-- Exercise aim --
Could each record be written out again exactly as it stands?
(Dataset begins)
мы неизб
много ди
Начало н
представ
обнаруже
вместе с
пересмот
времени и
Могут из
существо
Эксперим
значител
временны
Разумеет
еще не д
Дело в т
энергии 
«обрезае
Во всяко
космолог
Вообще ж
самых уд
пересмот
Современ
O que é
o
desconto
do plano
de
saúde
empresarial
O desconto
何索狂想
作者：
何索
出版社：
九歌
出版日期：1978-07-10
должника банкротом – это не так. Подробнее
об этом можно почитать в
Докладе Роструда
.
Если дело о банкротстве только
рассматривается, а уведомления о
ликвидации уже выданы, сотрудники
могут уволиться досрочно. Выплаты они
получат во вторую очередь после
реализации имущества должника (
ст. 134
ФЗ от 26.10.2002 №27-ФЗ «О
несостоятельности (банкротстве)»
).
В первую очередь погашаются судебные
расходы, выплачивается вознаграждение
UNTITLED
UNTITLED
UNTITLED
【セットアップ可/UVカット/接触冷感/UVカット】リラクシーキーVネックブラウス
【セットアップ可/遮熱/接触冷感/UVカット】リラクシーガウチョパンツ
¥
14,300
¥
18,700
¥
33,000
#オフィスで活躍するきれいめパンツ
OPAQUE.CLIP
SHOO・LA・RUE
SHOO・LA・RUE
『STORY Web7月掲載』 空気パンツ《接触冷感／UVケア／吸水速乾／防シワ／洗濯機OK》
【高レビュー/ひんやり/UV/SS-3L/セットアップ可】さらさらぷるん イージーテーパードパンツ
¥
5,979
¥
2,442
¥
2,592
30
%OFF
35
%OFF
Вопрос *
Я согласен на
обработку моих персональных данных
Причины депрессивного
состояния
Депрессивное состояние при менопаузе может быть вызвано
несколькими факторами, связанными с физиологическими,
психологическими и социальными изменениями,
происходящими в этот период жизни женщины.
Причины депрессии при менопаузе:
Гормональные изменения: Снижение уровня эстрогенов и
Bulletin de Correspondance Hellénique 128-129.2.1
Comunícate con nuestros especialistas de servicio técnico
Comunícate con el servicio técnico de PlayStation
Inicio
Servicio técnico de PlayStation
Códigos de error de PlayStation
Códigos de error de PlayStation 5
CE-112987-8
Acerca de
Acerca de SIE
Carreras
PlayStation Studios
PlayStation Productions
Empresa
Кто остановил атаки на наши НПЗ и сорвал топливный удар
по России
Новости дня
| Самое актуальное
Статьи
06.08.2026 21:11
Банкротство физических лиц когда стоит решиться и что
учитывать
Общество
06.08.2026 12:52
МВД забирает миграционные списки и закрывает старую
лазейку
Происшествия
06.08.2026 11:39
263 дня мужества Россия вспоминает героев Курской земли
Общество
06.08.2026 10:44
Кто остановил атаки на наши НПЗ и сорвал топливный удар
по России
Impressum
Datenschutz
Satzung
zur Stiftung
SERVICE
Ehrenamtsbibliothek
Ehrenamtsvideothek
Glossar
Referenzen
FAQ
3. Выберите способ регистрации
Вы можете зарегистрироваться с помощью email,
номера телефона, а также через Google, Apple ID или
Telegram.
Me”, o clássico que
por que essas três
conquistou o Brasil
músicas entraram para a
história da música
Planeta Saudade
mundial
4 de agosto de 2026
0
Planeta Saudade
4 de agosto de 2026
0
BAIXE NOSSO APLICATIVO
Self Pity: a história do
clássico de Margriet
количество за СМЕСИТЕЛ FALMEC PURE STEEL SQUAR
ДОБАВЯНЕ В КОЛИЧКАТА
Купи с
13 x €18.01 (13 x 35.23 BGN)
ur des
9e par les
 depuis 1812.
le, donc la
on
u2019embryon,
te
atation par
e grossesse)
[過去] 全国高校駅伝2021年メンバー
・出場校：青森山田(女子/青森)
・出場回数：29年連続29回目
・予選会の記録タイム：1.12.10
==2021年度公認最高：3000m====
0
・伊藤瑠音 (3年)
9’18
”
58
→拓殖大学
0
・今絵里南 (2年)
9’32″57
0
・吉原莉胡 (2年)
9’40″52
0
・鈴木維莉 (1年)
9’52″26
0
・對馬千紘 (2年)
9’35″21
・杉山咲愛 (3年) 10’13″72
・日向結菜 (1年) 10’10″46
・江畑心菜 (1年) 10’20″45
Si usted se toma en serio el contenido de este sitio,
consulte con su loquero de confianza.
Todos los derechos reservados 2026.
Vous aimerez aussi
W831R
(Dataset ends)
-- Answer to this exercise --
мы неизб
много ди
Начало н
представ
обнаруже
вместе с
пересмот
времени и
Могут из
существо
Эксперим
значител
временны
Разумеет
еще не д
Дело в т
энергии 
«обрезае
Во всяко
космолог
Вообще ж
самых уд
пересмот
Современ
O que é
o
desconto
do plano
de
saúde
empresarial
O desconto
何索狂想
作者：
何索
出版社：
九歌
出版日期：1978-07-10
должника банкротом – это не так. Подробнее
об этом можно почитать в
Докладе Роструда
.
Если дело о банкротстве только
рассматривается, а уведомления о
ликвидации уже выданы, сотрудники
могут уволиться досрочно. Выплаты они
получат во вторую очередь после
реализации имущества должника (
ст. 134
ФЗ от 26.10.2002 №27-ФЗ «О
несостоятельности (банкротстве)»
).
В первую очередь погашаются судебные
расходы, выплачивается вознаграждение
UNTITLED
UNTITLED
UNTITLED
【セットアップ可/UVカット/接触冷感/UVカット】リラクシーキーVネックブラウス
【セットアップ可/遮熱/接触冷感/UVカット】リラクシーガウチョパンツ
¥
14,300
¥
18,700
¥
33,000
#オフィスで活躍するきれいめパンツ
OPAQUE.CLIP
SHOO・LA・RUE
SHOO・LA・RUE
『STORY Web7月掲載』 空気パンツ《接触冷感／UVケア／吸水速乾／防シワ／洗濯機OK》
【高レビュー/ひんやり/UV/SS-3L/セットアップ可】さらさらぷるん イージーテーパードパンツ
¥
5,979
¥
2,442
¥
2,592
30
%OFF
35
%OFF
Вопрос *
Я согласен на
обработку моих персональных данных
Причины депрессивного
состояния
Депрессивное состояние при менопаузе может быть вызвано
несколькими факторами, связанными с физиологическими,
психологическими и социальными изменениями,
происходящими в этот период жизни женщины.
Причины депрессии при менопаузе:
Гормональные изменения: Снижение уровня эстрогенов и
Bulletin de Correspondance Hellénique 128-129.2.1
Comunícate con nuestros especialistas de servicio técnico
Comunícate con el servicio técnico de PlayStation
Inicio
Servicio técnico de PlayStation
Códigos de error de PlayStation
Códigos de error de PlayStation 5
CE-112987-8
Acerca de
Acerca de SIE
Carreras
PlayStation Studios
PlayStation Productions
Empresa
Кто остановил атаки на наши НПЗ и сорвал топливный удар
по России
Новости дня
| Самое актуальное
Статьи
06.08.2026 21:11
Банкротство физических лиц когда стоит решиться и что
учитывать
Общество
06.08.2026 12:52
МВД забирает миграционные списки и закрывает старую
лазейку
Происшествия
06.08.2026 11:39
263 дня мужества Россия вспоминает героев Курской земли
Общество
06.08.2026 10:44
Кто остановил атаки на наши НПЗ и сорвал топливный удар
по России
Impressum
Datenschutz
Satzung
zur Stiftung
SERVICE
Ehrenamtsbibliothek
Ehrenamtsvideothek
Glossar
Referenzen
FAQ
3. Выберите способ регистрации
Вы можете зарегистрироваться с помощью email,
номера телефона, а также через Google, Apple ID или
Telegram.
Me”, o clássico que
por que essas três
conquistou o Brasil
músicas entraram para a
história da música
Planeta Saudade
mundial
4 de agosto de 2026
0
Planeta Saudade
4 de agosto de 2026
0
BAIXE NOSSO APLICATIVO
Self Pity: a história do
clássico de Margriet
количество за СМЕСИТЕЛ FALMEC PURE STEEL SQUAR
ДОБАВЯНЕ В КОЛИЧКАТА
Купи с
13 x €18.01 (13 x 35.23 BGN)
ur des
9e par les
 depuis 1812.
le, donc la
on
u2019embryon,
te
atation par
e grossesse)
[過去] 全国高校駅伝2021年メンバー
・出場校：青森山田(女子/青森)
・出場回数：29年連続29回目
・予選会の記録タイム：1.12.10
==2021年度公認最高：3000m====
0
・伊藤瑠音 (3年)
9’18
”
58
→拓殖大学
0
・今絵里南 (2年)
9’32″57
0
・吉原莉胡 (2年)
9’40″52
0
・鈴木維莉 (1年)
9’52″26
0
・對馬千紘 (2年)
9’35″21
・杉山咲愛 (3年) 10’13″72
・日向結菜 (1年) 10’10″46
・江畑心菜 (1年) 10’20″45
Si usted se toma en serio el contenido de este sitio,
consulte con su loquero de confianza.
Todos los derechos reservados 2026.
Vous aimerez aussi
W831R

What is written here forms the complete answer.